She was not looking at him. Her eyes were on Richard Carter.
“I believe you would ruin her life!” she said, deliberately.
“Thank you,” Richard said. “I think that is all, Mr. Blondin. I was aware that you had—misunderstood Mrs. Carter when you made that statement!”
“Not quite all,” Blondin persisted. “You believe that Nina would be wiser not to marry me?” he asked Harriet.
“You—” She cleared her throat. “You know that I think so!” she said.
Blondin laughed.
“And now, Mr. Blondin, you will kindly leave my house!” said Richard.
The other man was watching Harriet, with a menace in his narrowed eyes. White lines had drawn themselves about his tightly closed lips, yet he was smiling. He had lost the game, truly, but she knew he would play his last card, just the same. The suavity, the calm of years fell from him, and his voice deepened into a sort of cold and quiet fury as he said:
“One moment, Mr. Carter. Why don’t you ask your wife what makes her think I won’t make Nina a good husband? Why don’t you ask her if she has been hiding something from you all this time? Why don’t you ask her if she herself wasn’t madly in love—and with me!— when she was Nina’s age, and whether she was married in my studio, to me, ten years ago—!”
He had shot the phrases at her with a distinctness almost violent. Now his dry voice stopped, but his swift, venomous look went from the silent man at the desk to the silent woman who stood before him. Before either moved or spoke he spoke again.
“Ask her—she’ll tell you! Ask her!’
“Be quiet!” Richard said. “I don’t believe one word of it!” And then as the girl neither raised her eyes nor attempted to speak, he asked her, encouragingly and quickly: “Harriet, will you tell him that not one word of that is true?”
Harriet had risen, and was standing at the back of the carved black chair with both her hands resting upon it. She had looked quietly at Blondin, when he began to speak, and the beautiful white breast that her black evening gown left bare had risen once or twice on a swift impulse to interrupt him. But now she was looking down at her laced fingers, with something despairing and helpless in the droop of her bright head and lowered lashes.
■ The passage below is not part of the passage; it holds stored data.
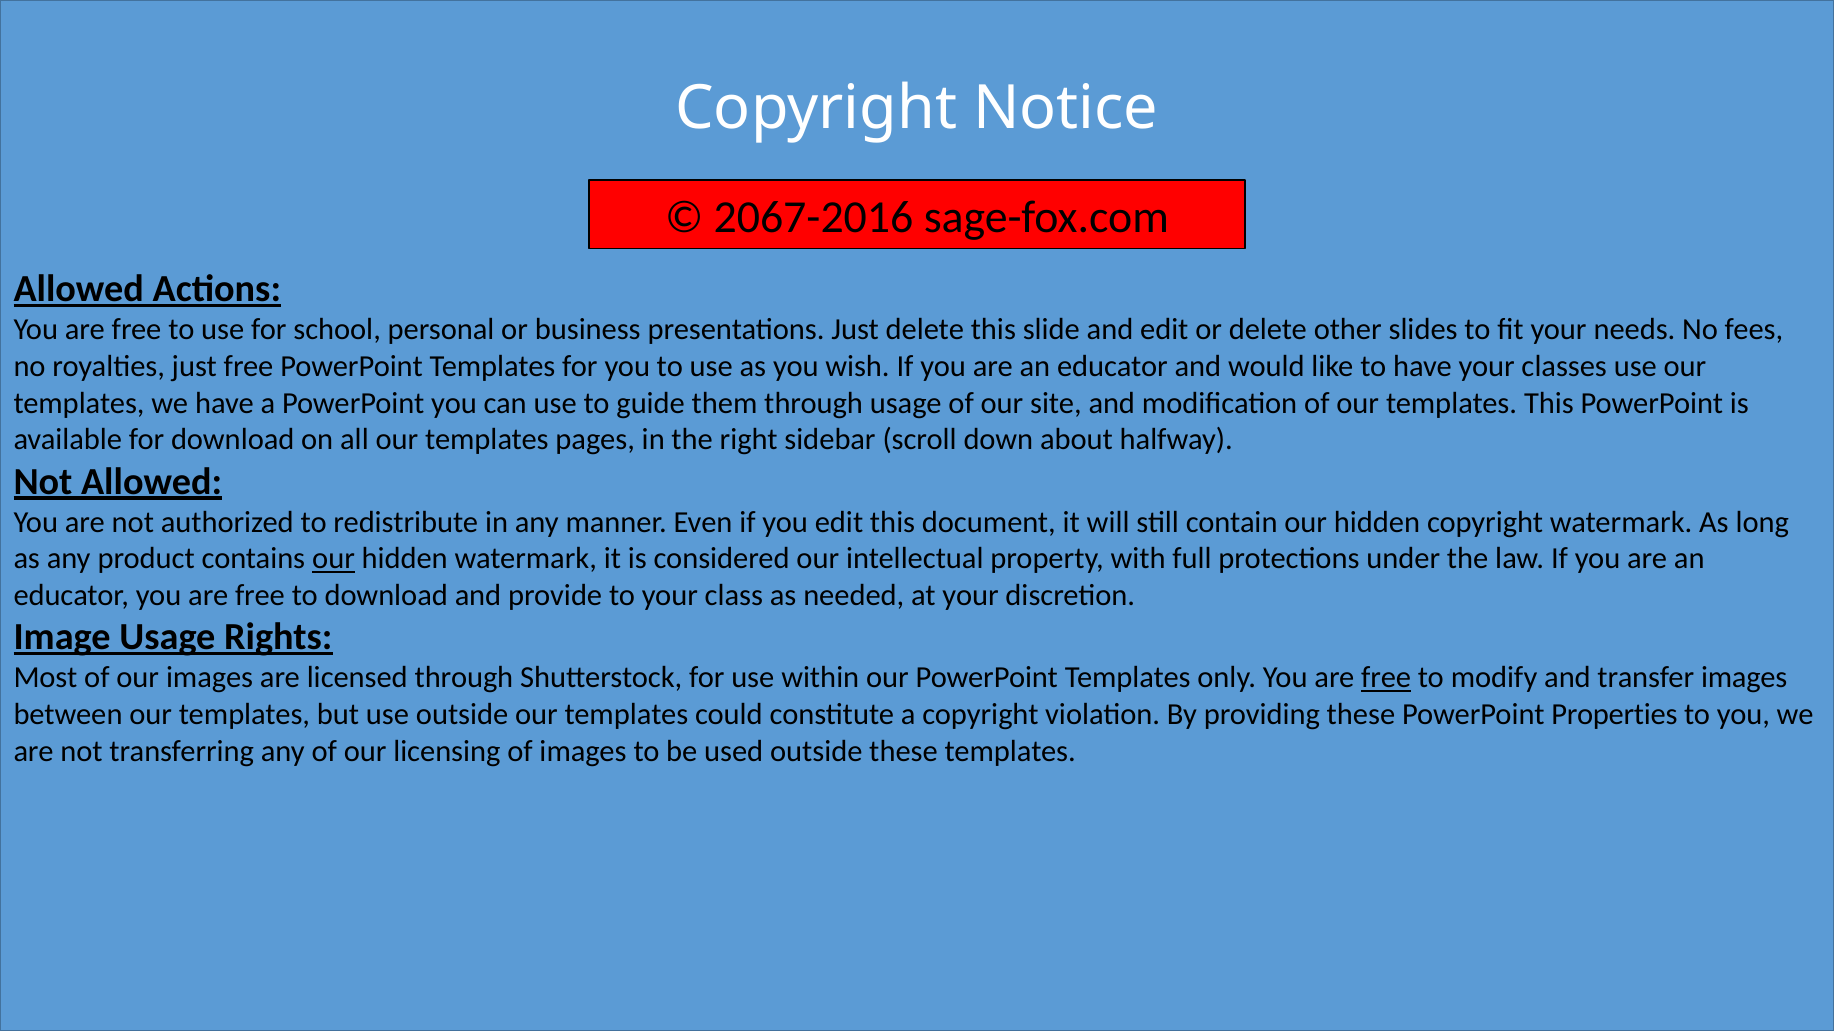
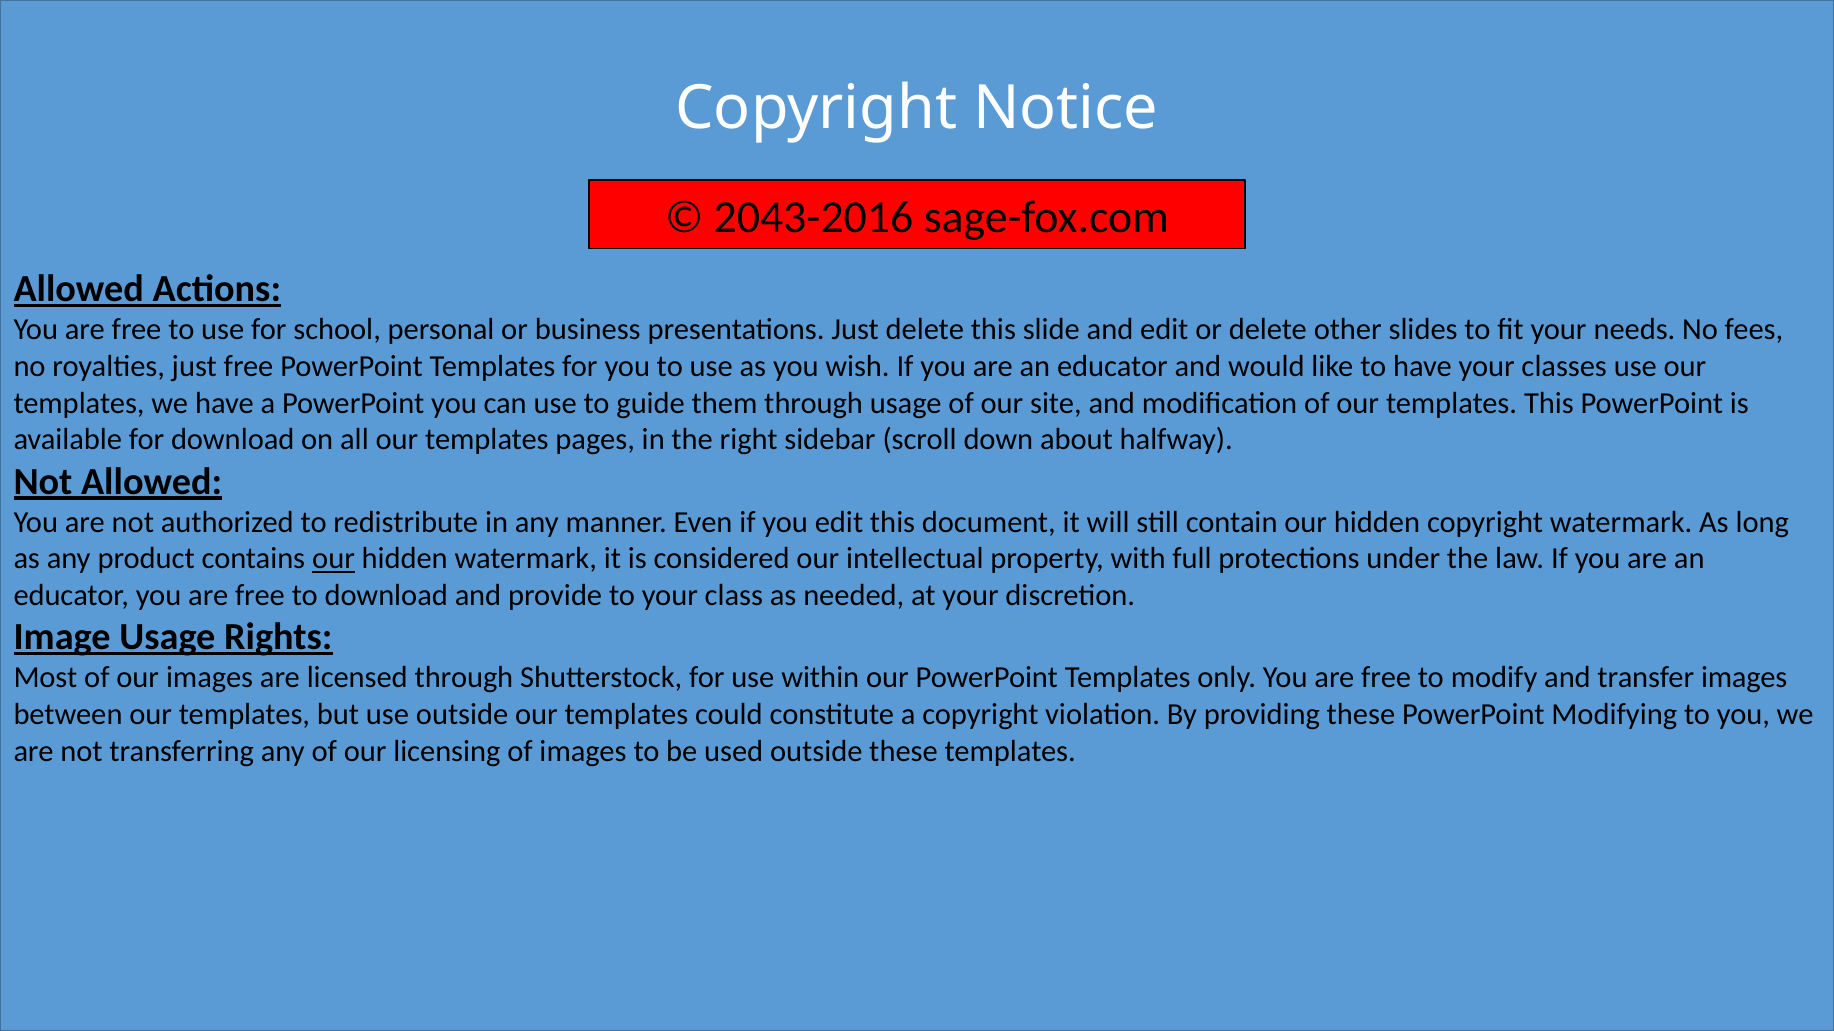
2067-2016: 2067-2016 -> 2043-2016
free at (1386, 678) underline: present -> none
Properties: Properties -> Modifying
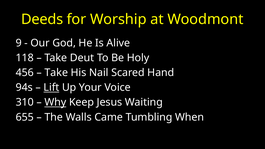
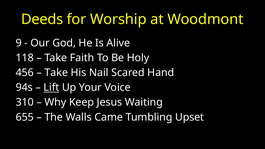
Deut: Deut -> Faith
Why underline: present -> none
When: When -> Upset
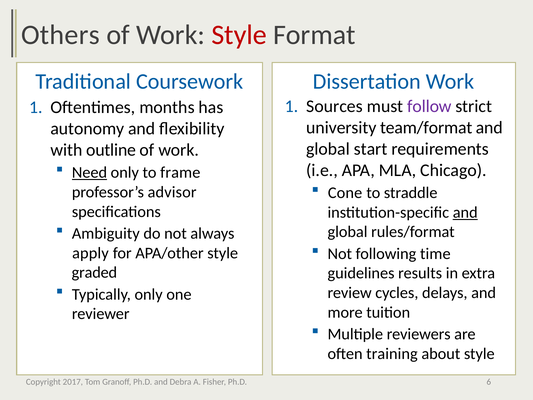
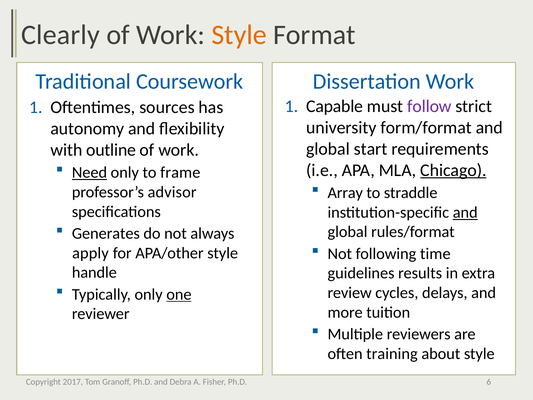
Others: Others -> Clearly
Style at (239, 35) colour: red -> orange
Sources: Sources -> Capable
months: months -> sources
team/format: team/format -> form/format
Chicago underline: none -> present
Cone: Cone -> Array
Ambiguity: Ambiguity -> Generates
graded: graded -> handle
one underline: none -> present
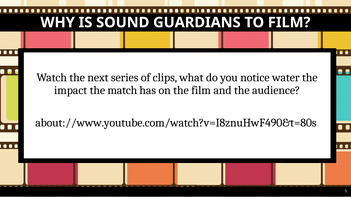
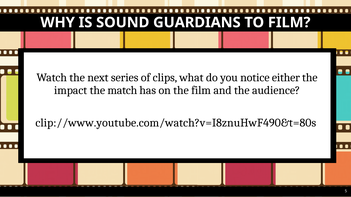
water: water -> either
about://www.youtube.com/watch?v=I8znuHwF490&t=80s: about://www.youtube.com/watch?v=I8znuHwF490&t=80s -> clip://www.youtube.com/watch?v=I8znuHwF490&t=80s
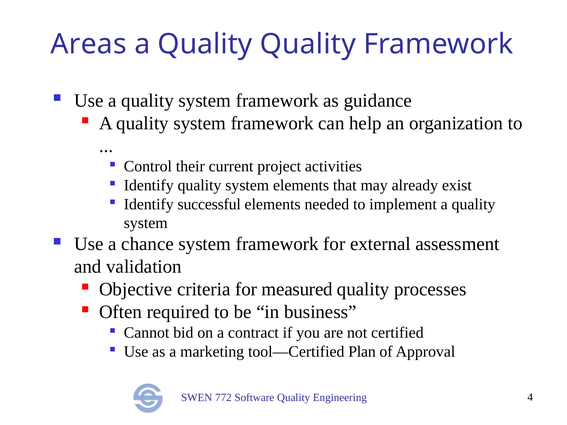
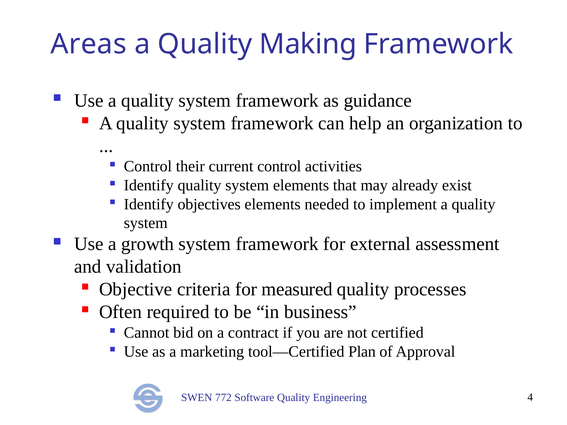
Quality Quality: Quality -> Making
current project: project -> control
successful: successful -> objectives
chance: chance -> growth
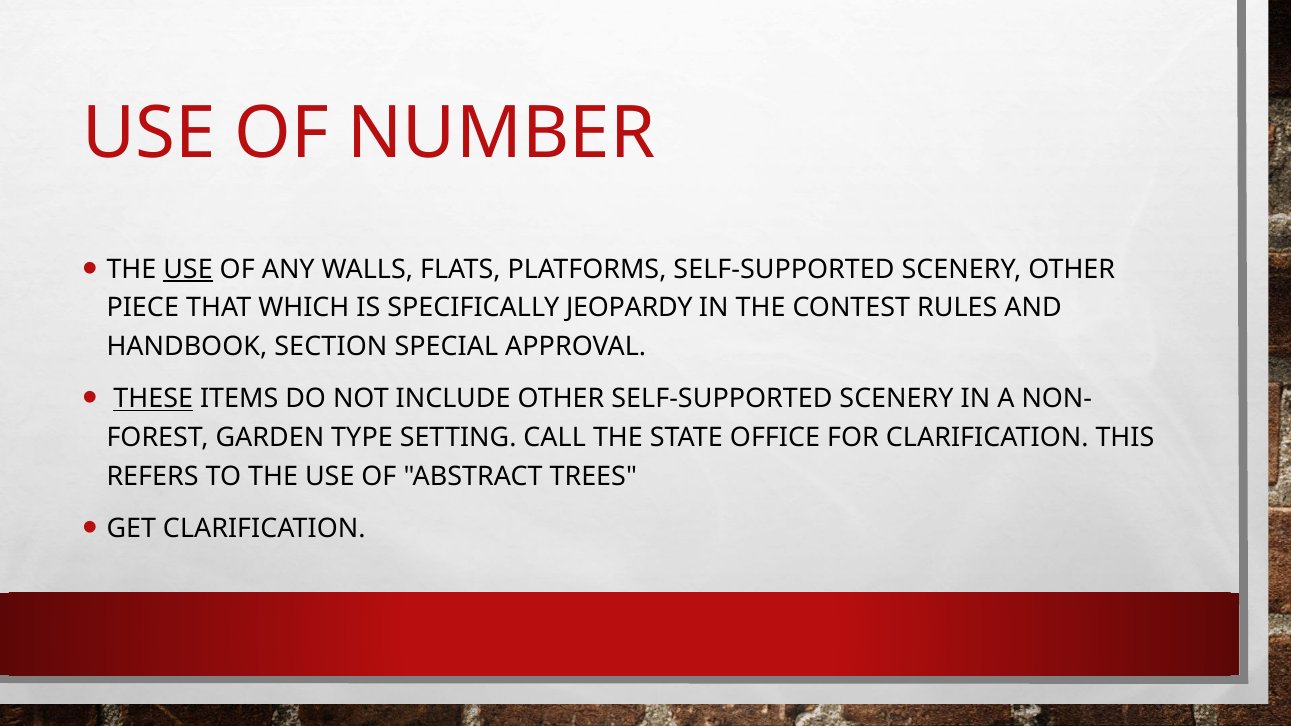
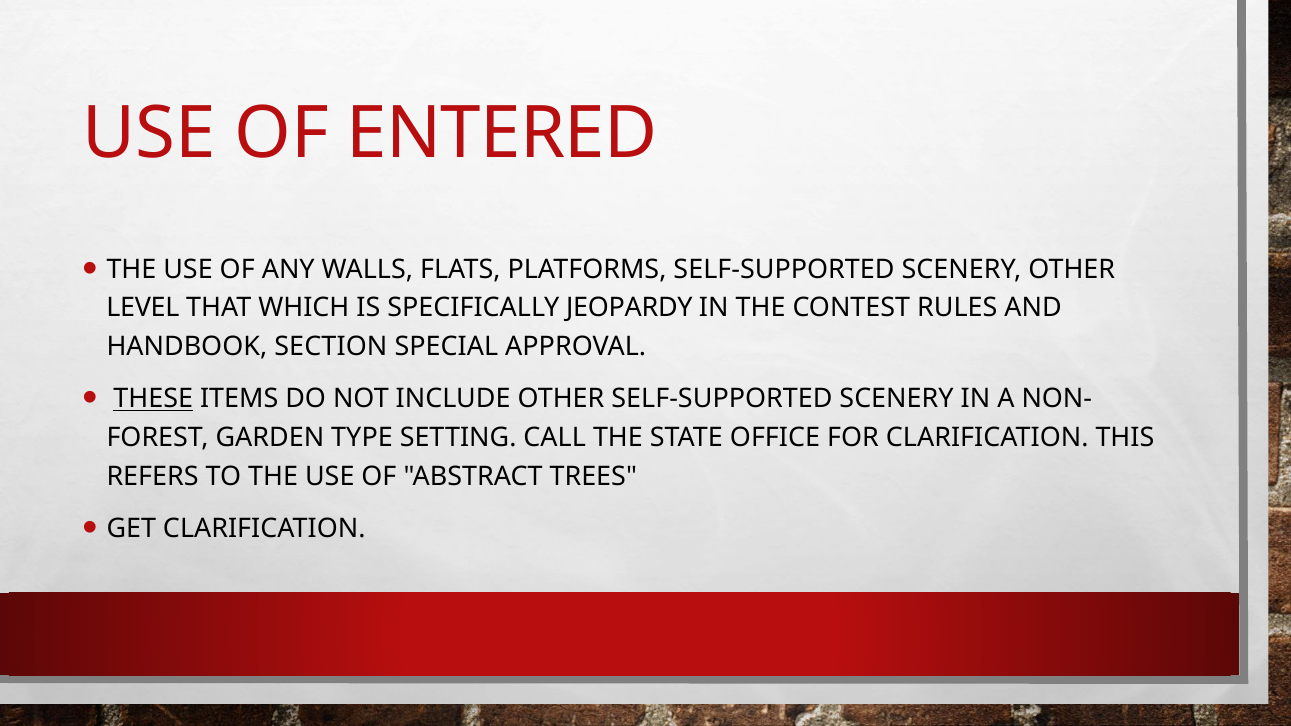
NUMBER: NUMBER -> ENTERED
USE at (188, 269) underline: present -> none
PIECE: PIECE -> LEVEL
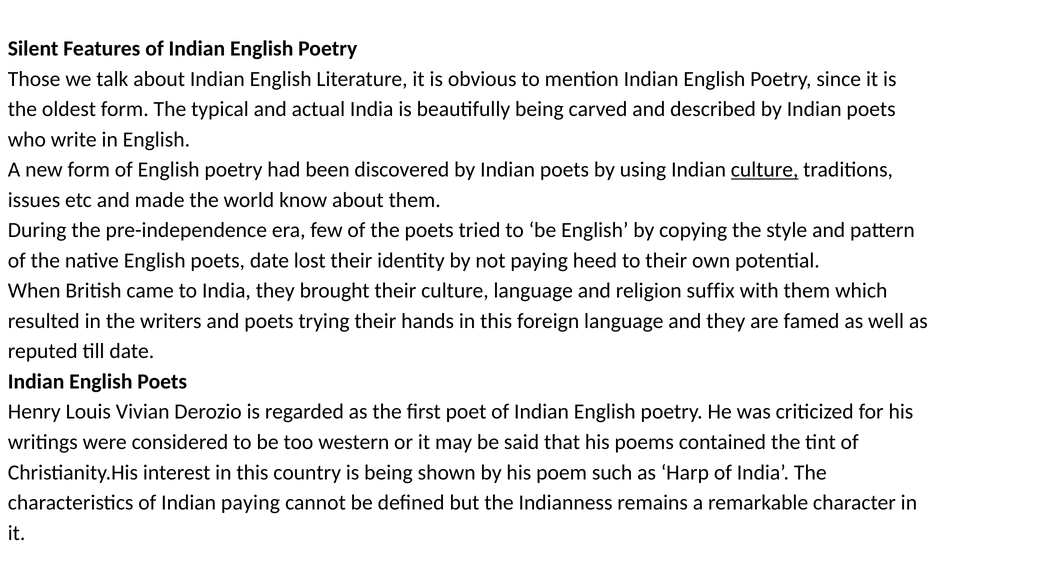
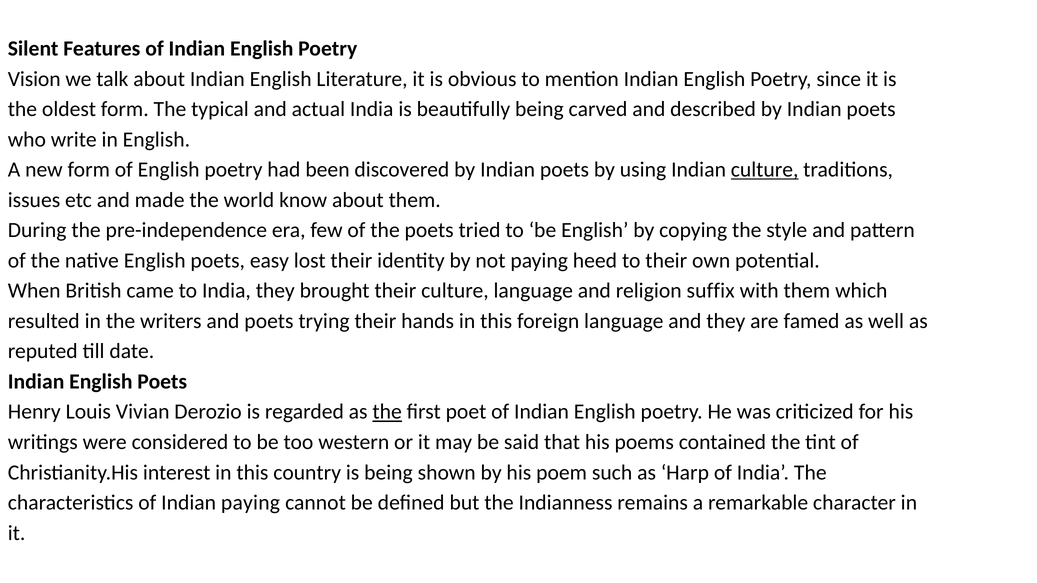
Those: Those -> Vision
poets date: date -> easy
the at (387, 412) underline: none -> present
It had had its times of seeming frightful to her, this secret, in the troubled musings of the past year. But it had never loomed so horrible and so momentous as now, in the silent library, with the eyes of the man she loved fixed anxiously upon her. He had trusted, he was beginning to admire her, and like his wife and his daughter and his mother, she had failed him.
“Harriet?” he said in quick uneasiness. She raised her head now, and looked at him with weary eyes devoid of any expression except bewilderment and pain.
“Yes,” she said, simply. “That is all—quite true. It sounds—” she hesitated, and groped for words—“it sounds—as if—” she began, and stopped again. “But it is all quite true!” she finished, in the troubled tone of a child who is misunderstood.